**PROBLEM**
Rewrite the material from its first line through the line containing "37L164 39L171 48L202", substituting "farmland" for each occurrence of "crop field" and keeping everything else the same.
##### EXERCISE INPUT
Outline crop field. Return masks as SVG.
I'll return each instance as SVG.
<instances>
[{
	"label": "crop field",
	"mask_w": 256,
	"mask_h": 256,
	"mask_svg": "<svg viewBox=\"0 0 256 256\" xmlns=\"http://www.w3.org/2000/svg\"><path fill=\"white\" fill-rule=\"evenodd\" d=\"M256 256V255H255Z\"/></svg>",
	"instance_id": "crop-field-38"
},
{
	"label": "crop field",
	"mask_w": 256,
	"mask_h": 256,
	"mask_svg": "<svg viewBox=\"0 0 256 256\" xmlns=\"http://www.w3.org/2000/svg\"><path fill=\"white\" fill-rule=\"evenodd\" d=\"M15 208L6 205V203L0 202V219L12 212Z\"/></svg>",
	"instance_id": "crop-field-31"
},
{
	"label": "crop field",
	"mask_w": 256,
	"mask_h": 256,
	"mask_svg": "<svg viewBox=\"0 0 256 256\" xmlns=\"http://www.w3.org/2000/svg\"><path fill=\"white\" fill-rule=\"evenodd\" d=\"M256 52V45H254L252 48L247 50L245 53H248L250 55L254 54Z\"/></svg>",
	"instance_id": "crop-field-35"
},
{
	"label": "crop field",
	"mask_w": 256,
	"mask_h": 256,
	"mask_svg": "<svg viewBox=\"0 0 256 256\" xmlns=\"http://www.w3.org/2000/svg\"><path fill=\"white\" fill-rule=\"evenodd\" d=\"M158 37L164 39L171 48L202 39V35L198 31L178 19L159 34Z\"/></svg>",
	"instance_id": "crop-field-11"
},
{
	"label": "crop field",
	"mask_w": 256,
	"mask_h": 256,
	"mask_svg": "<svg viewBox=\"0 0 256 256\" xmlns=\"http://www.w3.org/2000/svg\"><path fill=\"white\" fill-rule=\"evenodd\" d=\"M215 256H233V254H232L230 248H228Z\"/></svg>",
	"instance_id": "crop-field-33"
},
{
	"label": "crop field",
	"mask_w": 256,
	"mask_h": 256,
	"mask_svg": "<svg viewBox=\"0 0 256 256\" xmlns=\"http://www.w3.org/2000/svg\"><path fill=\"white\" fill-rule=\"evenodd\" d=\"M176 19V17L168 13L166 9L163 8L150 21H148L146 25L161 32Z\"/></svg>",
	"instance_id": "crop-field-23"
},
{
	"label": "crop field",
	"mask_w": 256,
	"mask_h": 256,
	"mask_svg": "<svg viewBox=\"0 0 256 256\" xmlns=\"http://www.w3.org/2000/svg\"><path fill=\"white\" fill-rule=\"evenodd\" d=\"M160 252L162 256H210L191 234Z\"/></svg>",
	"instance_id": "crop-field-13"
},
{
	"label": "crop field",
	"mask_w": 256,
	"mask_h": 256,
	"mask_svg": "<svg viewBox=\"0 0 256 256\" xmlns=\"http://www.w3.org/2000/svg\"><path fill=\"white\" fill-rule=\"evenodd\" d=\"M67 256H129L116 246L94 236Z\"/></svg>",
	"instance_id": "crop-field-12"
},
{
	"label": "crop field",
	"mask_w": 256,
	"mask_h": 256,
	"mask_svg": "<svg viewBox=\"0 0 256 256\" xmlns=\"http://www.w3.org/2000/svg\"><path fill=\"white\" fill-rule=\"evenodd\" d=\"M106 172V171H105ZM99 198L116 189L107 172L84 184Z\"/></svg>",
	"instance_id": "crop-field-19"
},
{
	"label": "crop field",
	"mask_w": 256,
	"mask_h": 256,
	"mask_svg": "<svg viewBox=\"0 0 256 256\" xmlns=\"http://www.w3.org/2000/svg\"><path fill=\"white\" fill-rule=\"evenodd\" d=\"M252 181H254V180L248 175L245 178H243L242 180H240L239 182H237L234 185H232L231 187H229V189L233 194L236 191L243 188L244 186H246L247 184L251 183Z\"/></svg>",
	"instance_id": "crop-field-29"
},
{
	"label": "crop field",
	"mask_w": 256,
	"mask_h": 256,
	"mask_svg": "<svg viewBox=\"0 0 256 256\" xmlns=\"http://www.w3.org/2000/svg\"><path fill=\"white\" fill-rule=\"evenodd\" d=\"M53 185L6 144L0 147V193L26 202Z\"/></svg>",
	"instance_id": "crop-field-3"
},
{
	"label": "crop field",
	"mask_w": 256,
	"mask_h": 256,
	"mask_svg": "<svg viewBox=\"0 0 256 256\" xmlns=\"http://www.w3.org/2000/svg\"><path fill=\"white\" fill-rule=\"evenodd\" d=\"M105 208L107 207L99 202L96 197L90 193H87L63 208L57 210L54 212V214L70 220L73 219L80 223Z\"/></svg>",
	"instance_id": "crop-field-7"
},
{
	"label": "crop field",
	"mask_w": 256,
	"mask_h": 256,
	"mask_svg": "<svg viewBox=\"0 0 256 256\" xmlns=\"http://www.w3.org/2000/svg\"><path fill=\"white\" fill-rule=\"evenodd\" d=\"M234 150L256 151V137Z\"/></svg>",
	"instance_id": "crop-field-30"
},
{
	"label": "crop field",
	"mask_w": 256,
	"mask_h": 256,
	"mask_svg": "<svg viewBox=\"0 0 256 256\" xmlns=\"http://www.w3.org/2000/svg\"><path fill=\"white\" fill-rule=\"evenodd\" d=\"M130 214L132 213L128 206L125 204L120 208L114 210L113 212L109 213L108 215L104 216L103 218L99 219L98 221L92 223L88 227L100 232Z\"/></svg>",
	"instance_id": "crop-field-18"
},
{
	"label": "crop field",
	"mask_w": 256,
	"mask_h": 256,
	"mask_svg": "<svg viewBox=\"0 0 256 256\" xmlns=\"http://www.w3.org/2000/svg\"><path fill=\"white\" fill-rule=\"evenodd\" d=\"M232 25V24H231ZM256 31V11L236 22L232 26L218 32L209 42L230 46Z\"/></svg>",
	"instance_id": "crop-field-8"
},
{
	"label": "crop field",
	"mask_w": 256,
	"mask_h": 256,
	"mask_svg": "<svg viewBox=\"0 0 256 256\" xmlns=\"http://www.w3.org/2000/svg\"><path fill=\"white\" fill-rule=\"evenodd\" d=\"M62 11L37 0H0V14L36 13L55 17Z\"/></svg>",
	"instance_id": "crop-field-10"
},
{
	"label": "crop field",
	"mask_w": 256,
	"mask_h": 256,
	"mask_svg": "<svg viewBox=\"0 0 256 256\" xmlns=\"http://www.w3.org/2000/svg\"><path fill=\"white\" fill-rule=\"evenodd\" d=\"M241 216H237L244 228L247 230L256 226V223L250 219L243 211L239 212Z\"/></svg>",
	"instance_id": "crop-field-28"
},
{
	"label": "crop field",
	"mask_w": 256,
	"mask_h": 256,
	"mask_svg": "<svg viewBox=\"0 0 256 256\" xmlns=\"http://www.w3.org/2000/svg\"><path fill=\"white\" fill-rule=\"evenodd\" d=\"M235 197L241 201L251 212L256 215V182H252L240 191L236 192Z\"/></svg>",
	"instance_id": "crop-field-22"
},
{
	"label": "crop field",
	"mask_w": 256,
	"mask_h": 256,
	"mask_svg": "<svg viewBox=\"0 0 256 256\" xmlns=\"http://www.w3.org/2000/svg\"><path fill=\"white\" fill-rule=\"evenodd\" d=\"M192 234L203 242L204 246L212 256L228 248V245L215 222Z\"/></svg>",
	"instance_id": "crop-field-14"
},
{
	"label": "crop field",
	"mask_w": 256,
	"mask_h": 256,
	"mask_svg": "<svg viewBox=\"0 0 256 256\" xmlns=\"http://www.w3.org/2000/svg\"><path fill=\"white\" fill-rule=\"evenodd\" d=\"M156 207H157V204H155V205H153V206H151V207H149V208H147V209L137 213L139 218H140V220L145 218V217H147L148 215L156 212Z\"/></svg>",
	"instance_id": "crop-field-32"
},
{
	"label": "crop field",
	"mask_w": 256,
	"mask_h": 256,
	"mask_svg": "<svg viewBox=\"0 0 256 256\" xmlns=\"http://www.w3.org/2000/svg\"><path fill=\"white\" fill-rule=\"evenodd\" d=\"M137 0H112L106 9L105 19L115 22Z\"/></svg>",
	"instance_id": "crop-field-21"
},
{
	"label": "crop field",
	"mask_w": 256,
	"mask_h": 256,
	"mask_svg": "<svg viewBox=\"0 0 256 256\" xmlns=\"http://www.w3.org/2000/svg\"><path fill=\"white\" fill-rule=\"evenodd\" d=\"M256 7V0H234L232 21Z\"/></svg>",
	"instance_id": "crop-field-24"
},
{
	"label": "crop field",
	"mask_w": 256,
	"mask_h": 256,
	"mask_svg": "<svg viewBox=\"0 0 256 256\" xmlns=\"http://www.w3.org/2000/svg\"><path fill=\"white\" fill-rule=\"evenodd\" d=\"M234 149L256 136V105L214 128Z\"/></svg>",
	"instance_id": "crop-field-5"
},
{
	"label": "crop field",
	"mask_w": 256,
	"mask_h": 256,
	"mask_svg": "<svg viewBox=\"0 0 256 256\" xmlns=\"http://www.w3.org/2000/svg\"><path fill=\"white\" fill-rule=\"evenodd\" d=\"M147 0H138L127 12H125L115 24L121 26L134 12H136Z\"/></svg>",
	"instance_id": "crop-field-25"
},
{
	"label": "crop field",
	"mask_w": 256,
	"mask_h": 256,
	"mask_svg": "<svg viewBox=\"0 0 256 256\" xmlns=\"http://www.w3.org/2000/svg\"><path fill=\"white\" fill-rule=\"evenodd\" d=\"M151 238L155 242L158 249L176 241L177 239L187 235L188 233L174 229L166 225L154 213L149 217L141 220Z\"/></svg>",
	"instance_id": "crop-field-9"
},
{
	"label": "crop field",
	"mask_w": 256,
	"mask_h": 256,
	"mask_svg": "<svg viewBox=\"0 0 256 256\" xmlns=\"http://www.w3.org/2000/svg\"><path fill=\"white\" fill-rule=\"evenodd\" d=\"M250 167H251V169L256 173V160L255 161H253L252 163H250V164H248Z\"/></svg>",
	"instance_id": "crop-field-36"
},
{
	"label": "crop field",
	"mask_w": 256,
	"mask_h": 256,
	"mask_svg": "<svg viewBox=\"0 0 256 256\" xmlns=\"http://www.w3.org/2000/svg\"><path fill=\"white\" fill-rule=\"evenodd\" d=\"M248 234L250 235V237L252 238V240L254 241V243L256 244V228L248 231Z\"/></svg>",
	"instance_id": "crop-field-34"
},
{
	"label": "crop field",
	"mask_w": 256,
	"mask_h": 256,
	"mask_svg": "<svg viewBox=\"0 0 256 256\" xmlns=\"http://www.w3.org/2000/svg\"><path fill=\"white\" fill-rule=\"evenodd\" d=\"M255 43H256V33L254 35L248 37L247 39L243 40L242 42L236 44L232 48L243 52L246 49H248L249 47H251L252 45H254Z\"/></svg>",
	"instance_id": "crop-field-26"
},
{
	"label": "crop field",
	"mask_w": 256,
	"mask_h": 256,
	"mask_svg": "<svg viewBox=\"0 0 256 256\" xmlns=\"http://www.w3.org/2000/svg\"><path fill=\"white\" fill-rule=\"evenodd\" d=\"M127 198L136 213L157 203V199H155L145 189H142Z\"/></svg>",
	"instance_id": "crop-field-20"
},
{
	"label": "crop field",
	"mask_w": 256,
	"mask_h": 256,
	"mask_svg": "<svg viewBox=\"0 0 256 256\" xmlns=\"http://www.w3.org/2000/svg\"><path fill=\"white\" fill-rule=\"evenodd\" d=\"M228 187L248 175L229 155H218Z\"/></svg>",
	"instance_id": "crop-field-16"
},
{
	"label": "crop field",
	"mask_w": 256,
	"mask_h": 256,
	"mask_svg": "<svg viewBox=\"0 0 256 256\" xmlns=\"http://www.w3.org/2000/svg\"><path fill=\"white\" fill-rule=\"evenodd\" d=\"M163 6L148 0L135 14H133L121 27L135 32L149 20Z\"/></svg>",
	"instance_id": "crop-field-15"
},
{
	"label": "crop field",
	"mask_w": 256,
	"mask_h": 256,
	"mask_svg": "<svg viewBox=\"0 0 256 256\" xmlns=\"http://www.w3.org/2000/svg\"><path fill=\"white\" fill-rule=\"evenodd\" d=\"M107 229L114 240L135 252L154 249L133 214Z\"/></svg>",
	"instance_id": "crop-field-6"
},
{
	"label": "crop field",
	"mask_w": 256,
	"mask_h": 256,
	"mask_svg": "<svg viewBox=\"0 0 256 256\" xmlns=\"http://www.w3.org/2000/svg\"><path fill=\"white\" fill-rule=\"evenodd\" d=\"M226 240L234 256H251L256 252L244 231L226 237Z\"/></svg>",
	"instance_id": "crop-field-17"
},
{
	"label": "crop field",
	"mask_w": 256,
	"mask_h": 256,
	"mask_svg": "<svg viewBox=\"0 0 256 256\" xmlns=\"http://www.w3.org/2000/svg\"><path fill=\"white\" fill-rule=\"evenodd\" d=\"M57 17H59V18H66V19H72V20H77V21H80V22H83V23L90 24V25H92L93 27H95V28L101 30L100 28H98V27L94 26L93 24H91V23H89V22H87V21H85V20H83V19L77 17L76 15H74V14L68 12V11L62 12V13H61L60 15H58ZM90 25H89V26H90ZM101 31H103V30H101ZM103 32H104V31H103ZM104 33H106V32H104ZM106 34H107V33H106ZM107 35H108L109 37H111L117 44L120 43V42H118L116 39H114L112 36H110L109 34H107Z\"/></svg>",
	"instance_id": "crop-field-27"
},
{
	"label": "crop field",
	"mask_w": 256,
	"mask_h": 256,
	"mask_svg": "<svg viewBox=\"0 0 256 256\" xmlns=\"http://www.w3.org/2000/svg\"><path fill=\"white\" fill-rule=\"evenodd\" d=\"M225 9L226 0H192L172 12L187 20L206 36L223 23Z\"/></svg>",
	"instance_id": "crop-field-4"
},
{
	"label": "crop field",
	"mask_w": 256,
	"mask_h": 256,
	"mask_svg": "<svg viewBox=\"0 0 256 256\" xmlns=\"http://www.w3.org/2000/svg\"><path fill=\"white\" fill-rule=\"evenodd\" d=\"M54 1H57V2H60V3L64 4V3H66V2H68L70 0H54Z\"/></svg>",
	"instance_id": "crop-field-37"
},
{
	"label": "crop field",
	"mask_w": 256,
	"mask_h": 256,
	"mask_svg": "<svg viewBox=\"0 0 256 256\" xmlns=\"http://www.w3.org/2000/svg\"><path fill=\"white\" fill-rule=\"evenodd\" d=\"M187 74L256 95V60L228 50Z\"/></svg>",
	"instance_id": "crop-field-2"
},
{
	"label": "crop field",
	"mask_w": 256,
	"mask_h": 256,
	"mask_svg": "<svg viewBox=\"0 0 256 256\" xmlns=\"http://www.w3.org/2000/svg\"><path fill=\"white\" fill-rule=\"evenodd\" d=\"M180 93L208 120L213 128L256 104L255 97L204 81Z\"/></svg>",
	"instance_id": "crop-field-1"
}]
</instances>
##########
**WRITTEN ANSWER**
Outline farmland. Return masks as SVG.
I'll return each instance as SVG.
<instances>
[{
	"label": "farmland",
	"mask_w": 256,
	"mask_h": 256,
	"mask_svg": "<svg viewBox=\"0 0 256 256\" xmlns=\"http://www.w3.org/2000/svg\"><path fill=\"white\" fill-rule=\"evenodd\" d=\"M256 256V255H255Z\"/></svg>",
	"instance_id": "crop-field-38"
},
{
	"label": "farmland",
	"mask_w": 256,
	"mask_h": 256,
	"mask_svg": "<svg viewBox=\"0 0 256 256\" xmlns=\"http://www.w3.org/2000/svg\"><path fill=\"white\" fill-rule=\"evenodd\" d=\"M15 208L6 205V203L0 202V219L12 212Z\"/></svg>",
	"instance_id": "crop-field-31"
},
{
	"label": "farmland",
	"mask_w": 256,
	"mask_h": 256,
	"mask_svg": "<svg viewBox=\"0 0 256 256\" xmlns=\"http://www.w3.org/2000/svg\"><path fill=\"white\" fill-rule=\"evenodd\" d=\"M256 52V45H254L252 48L247 50L245 53H248L250 55L254 54Z\"/></svg>",
	"instance_id": "crop-field-35"
},
{
	"label": "farmland",
	"mask_w": 256,
	"mask_h": 256,
	"mask_svg": "<svg viewBox=\"0 0 256 256\" xmlns=\"http://www.w3.org/2000/svg\"><path fill=\"white\" fill-rule=\"evenodd\" d=\"M158 37L164 39L171 48L202 39V35L198 31L178 19L159 34Z\"/></svg>",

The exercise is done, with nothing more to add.